Around 10:30 tomorrow night, Harrison will turn 40 weeks old. This birthday is probably of significance only to those of you who have ever been pregnant, for a baby’s due date is determined by measuring out 40 weeks from the date of conception. Harrison’s due date was May 4, 2004*, though he stubbornly refused to vacate the premises even though his lease was up. As too many of you witnessed first hand, it took a vacuum extractor suctioned firmly to his slippery head to finally evict him from his cozy abode after 41 weeks and 1 day of residence.

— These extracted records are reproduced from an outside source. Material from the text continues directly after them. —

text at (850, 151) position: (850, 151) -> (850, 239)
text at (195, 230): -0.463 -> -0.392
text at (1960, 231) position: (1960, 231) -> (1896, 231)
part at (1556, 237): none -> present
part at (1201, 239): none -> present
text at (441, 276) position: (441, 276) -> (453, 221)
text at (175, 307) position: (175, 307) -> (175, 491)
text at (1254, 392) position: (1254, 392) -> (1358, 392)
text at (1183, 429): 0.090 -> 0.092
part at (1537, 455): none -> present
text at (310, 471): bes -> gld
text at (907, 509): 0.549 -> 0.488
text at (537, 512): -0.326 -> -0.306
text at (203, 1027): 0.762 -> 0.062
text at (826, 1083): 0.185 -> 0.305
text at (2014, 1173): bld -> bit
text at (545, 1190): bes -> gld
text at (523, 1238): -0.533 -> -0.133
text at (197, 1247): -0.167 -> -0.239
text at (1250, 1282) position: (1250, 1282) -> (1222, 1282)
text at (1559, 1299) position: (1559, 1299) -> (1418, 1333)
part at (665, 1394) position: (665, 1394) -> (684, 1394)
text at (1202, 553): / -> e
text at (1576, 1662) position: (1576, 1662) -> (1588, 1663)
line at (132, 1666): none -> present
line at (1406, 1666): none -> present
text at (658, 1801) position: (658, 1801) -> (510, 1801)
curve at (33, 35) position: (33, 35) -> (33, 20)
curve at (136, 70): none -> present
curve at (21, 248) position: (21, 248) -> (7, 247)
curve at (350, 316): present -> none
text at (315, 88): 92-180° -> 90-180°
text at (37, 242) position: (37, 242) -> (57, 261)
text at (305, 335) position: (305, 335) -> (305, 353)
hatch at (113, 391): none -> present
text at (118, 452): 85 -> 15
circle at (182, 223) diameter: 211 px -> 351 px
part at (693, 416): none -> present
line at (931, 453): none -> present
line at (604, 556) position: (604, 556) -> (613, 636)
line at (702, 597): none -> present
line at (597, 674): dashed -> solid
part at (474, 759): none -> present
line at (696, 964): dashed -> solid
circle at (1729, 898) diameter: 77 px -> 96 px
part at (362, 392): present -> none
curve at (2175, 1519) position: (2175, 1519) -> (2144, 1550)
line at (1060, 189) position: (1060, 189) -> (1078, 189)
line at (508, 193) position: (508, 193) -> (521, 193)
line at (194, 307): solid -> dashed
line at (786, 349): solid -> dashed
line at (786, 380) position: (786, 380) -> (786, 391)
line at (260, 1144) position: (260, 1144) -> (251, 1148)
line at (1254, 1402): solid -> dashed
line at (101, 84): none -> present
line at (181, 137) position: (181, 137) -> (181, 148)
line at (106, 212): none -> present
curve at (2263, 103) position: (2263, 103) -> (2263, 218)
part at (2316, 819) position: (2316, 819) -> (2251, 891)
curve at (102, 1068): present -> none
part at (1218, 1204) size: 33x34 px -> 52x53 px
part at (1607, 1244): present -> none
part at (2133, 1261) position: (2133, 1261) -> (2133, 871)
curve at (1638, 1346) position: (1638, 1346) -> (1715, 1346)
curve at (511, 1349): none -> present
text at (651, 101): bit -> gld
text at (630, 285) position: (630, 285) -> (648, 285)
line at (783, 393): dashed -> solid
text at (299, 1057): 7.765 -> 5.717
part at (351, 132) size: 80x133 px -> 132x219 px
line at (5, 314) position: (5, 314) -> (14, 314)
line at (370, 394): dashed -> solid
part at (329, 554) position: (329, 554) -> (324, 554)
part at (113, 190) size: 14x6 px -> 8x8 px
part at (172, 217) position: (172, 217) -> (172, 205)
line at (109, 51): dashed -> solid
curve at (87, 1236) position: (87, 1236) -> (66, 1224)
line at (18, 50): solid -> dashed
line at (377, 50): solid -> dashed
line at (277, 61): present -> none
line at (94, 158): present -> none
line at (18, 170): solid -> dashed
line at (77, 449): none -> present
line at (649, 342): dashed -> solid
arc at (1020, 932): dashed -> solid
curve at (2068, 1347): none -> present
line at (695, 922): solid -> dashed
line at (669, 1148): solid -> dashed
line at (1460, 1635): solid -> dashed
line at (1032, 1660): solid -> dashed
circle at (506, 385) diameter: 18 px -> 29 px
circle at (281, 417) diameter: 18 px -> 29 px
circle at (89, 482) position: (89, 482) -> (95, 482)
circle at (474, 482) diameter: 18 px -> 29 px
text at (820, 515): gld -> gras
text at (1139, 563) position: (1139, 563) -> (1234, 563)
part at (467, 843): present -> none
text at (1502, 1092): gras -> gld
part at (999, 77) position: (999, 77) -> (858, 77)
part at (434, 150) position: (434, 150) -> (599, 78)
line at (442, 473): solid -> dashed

The point of the matter is that in just a few days, Harrison will have existed longer externally than he did internally, and that makes me profoundly sad. He has hit all of the milestones—grasping, rolling, sitting, crawling, and now pulling up—as if he had them scheduled in a PDA, but despite the feelings of wonder and pride that these accomplishments have engendered, it’s hard not to also realize that his babyhood is slipping away and there’s nothing I can do to stop it. When Doug pointed out Saturday that Harrison’s first tooth was finally erupting, I lost my shit.
While I was pregnant, some author I was reading theorized that the aim of all that we humans do in life is to get to a place where we feel as secure and happy as we did in utero. Perhaps mothers are likewise always yearning for that same, pure emotional connection--that perfect ability to protect their children--which they had while pregnant.
I don’t mean to romanticize either my 41 weeks of pregnancy or Harrison’s first 40 weeks in the big, wide world, but for mothers, and for mothers alone, the 40-week mark is a different kind of milestone, a bittersweet one, and that deserves a mention.
Happy forty-week birthday, my baby boy.